Assignment:
Go through the lines below and count those that contain "Herausforderungen"; the number is all that should be returned.

=-=-=

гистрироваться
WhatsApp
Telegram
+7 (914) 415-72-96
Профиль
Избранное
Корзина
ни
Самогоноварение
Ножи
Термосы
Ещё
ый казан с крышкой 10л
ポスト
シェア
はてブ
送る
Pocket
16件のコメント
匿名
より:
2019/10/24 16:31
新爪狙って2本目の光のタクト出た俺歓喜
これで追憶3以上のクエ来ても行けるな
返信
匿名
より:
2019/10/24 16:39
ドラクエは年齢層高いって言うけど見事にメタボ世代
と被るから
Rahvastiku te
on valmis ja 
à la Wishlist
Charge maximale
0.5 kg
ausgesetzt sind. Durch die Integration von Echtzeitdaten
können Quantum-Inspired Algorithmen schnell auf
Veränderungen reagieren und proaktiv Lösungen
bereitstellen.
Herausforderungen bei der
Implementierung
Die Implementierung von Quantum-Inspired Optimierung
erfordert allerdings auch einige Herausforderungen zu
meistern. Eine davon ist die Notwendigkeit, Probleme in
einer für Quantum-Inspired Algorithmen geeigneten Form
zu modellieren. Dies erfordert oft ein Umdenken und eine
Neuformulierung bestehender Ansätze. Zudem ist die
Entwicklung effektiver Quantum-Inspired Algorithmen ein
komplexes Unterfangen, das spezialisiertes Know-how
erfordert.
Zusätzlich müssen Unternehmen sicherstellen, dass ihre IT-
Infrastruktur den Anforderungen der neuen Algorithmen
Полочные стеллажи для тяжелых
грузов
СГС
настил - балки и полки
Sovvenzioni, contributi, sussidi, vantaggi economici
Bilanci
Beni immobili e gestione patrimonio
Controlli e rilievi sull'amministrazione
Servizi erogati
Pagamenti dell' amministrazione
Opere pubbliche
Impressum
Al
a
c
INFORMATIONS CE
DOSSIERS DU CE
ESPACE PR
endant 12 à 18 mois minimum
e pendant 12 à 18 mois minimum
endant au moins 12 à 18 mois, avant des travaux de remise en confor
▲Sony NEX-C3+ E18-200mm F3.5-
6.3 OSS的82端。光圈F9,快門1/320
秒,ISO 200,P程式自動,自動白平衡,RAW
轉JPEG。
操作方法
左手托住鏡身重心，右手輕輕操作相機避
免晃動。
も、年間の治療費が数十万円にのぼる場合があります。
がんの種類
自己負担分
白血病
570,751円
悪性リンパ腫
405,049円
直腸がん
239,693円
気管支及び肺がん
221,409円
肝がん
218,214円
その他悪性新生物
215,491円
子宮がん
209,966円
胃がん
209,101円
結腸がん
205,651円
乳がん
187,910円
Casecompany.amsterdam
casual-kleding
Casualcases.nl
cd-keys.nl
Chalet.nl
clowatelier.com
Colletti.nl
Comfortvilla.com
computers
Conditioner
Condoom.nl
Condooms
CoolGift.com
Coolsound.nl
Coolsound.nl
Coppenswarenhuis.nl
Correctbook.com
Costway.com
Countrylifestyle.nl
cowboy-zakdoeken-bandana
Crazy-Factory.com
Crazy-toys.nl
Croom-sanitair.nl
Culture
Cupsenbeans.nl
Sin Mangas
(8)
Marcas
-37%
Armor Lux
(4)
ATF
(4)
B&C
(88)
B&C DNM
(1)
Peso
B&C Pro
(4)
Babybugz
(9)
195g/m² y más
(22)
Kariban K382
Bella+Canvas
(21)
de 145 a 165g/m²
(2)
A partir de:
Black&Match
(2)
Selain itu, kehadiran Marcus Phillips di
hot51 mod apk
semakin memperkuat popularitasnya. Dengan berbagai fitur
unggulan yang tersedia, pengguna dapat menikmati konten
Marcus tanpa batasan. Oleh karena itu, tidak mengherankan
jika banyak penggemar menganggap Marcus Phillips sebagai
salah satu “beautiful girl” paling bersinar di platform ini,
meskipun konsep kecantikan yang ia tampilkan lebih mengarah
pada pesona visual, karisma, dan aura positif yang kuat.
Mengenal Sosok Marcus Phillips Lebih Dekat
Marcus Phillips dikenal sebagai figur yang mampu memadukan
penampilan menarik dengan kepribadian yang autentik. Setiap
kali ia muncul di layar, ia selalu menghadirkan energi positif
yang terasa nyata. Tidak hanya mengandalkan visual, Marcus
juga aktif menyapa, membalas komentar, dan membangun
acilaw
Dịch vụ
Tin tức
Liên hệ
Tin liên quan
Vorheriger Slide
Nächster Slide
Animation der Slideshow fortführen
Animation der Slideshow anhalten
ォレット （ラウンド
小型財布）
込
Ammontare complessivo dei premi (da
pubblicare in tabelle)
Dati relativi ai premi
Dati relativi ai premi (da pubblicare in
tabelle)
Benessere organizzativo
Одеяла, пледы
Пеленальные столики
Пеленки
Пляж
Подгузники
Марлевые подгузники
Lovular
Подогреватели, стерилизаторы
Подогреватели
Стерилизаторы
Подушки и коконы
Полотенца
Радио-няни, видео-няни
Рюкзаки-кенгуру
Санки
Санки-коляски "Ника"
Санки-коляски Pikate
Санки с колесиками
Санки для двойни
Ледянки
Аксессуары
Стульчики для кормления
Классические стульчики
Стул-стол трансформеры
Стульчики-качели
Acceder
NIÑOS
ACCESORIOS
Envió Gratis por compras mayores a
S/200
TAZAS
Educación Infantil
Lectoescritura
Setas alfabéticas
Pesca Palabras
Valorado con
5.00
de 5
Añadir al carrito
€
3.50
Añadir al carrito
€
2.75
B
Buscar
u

=-=-=

Output of the exercise:
2